I am oscillating. And there are more oscillations on other planes of experience. This is of course always true, but now it is all far more urgent. Perhaps this is the challenge, sensing yet containing the sense of urgency, the panic, really. What good would it do us to panic together? Should we? But then again, when does the containment become denial? When does a good sense of measure become delusional? This very question begins to seem urgent as I find the conversations themselves struggling to stay alive. Some patients drift into long dissociative spells. With others I am finding myself having exchanges that feel stale, almost forced. Is it me, is it you? Is all of this really happening? Is anyone saying anything of value? Emptiness. Now we de-personalize and de-realize together.

Times such as this collapse the regular, the well-regulated. The masks are off. The repressed returns. It is frightening when it happens to us as individuals, facing ourselves in the mirror or in the eyes of those around us. It is doubly, triply, “bigly” frightening when what we believe to be the social contract, when the premises of our communal living, break open, fall apart. We have all been transposed into an Agambenian state of exception. Or have we? Have we not been there all along? Should I speak with this kind of question in mind? But would it not be too harsh for us all to think and to say that some of what we have held to be true was an illusion? That the contract now swaying has always been fragile, buckling and bursting with the conflicts that underlie social life? And if so, did it not cost us dearly as citizens and as individuals, to lean on such explosive fragility as if it were solid matter? For a moment I’m relieved. These are good psychoanalytic, and political, and ethical questions. I can begin to work in the spaces they open.

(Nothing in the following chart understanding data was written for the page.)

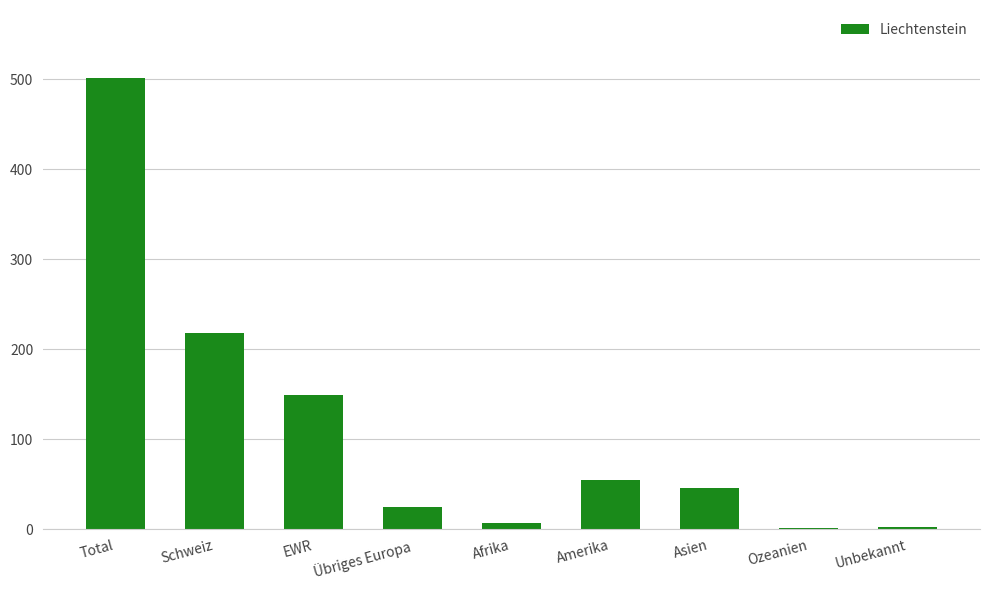

What is the greatest value displayed?

502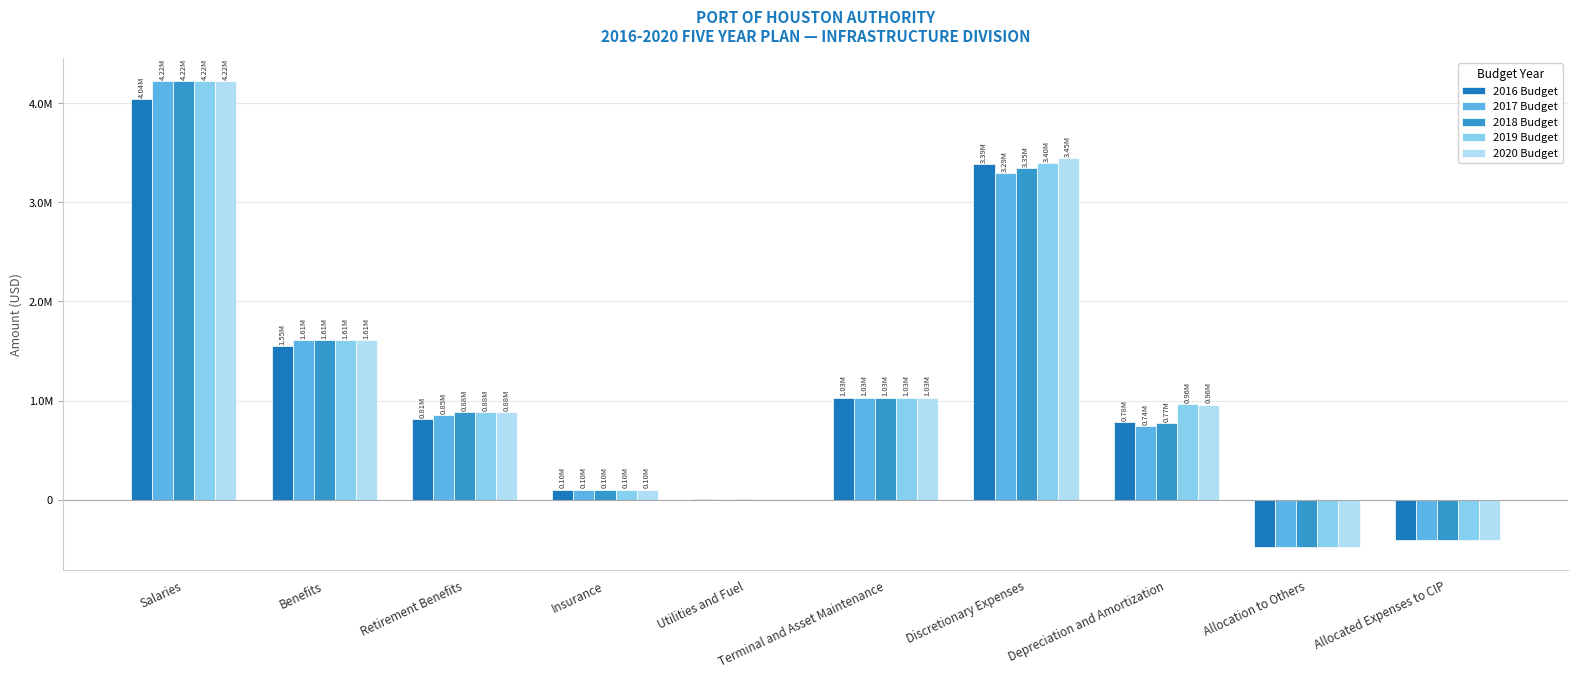

What are all the series names shown in the legend?

2016 Budget, 2017 Budget, 2018 Budget, 2019 Budget, 2020 Budget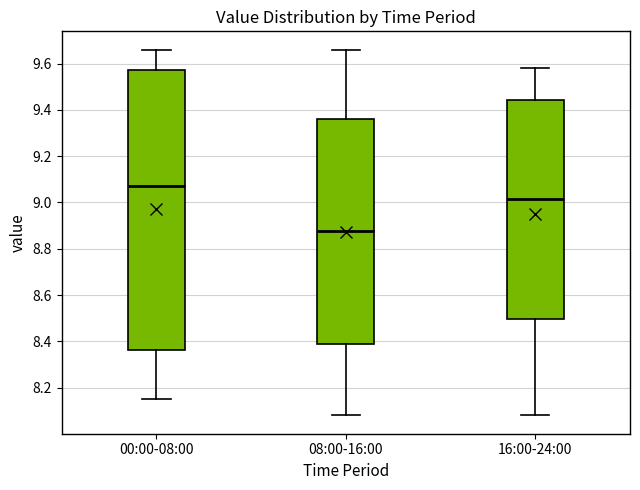

Reading left to right, transcribe this box plot: for each box, give where its median line is, the range the box spans, and where its two whiskers end, as read against the y-axis. The values are not printed on the chart, so give them approximately, as read against the axis.

00:00-08:00: median 9.08, box 8.36 to 9.58, whiskers 8.16 to 9.66
08:00-16:00: median 8.88, box 8.38 to 9.36, whiskers 8.08 to 9.66
16:00-24:00: median 9.02, box 8.50 to 9.44, whiskers 8.08 to 9.58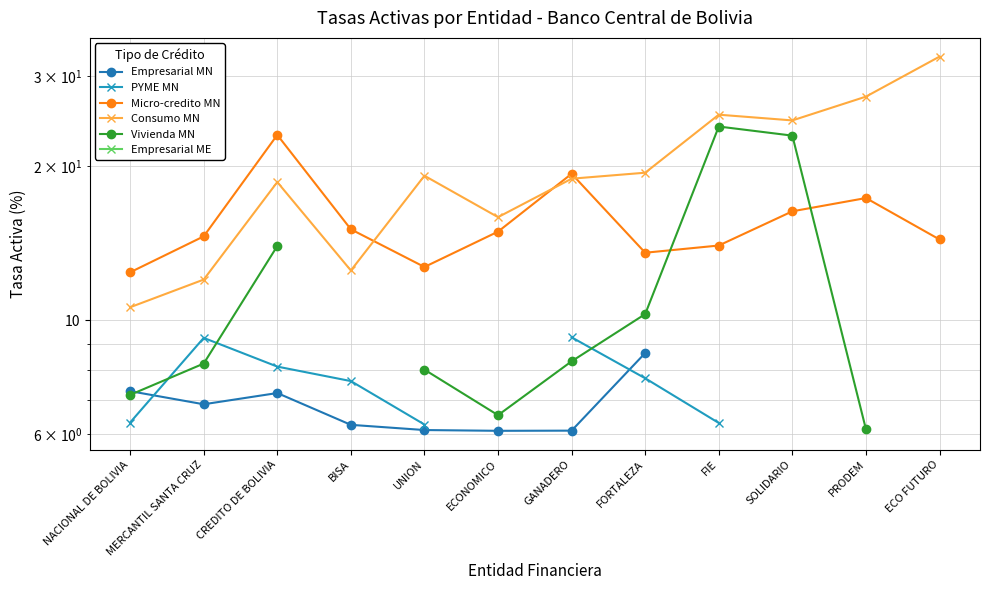

Which series ends up on top after the final intersection of Consumo MN and Micro-credito MN?

Consumo MN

Of course, this assumes that psychoanalysis, or psychotherapy as I and my colleagues conceive of it, can continue to flourish. All kinds of privilege, some of them in the realm of freedoms and rights, some of them in the realm of clearly problematic economics, need to persist. We’ll be ok, or at least roughly OK as we have been recently, I say to myself, if we elected the US version of Silvio Berlusconi. Not so much so if we elected a latter day Mussolini. There have been times when in certain countries the kind of meaning exploration and critical-affective relationship that psychotherapy is was dangerous to pursue, or outright illegal. The Soviet Republic and its protectorate for much of its duration. Europe’s 20th century fascist regimes. Argentina, Brazil, Uruguay under their 70s-80s juntas. Are we heading that way? It’s hard to say. It seems that we must assume a Berlusconi rather than a Mussolini in order to continue. Still, I think we’ll continue anyway. In any case, now that the days of the poet of “blood is coming out of her everywhere” are upon us, perhaps we should watch together Bertolucci’s “the conformist.” It is still available on Netflix.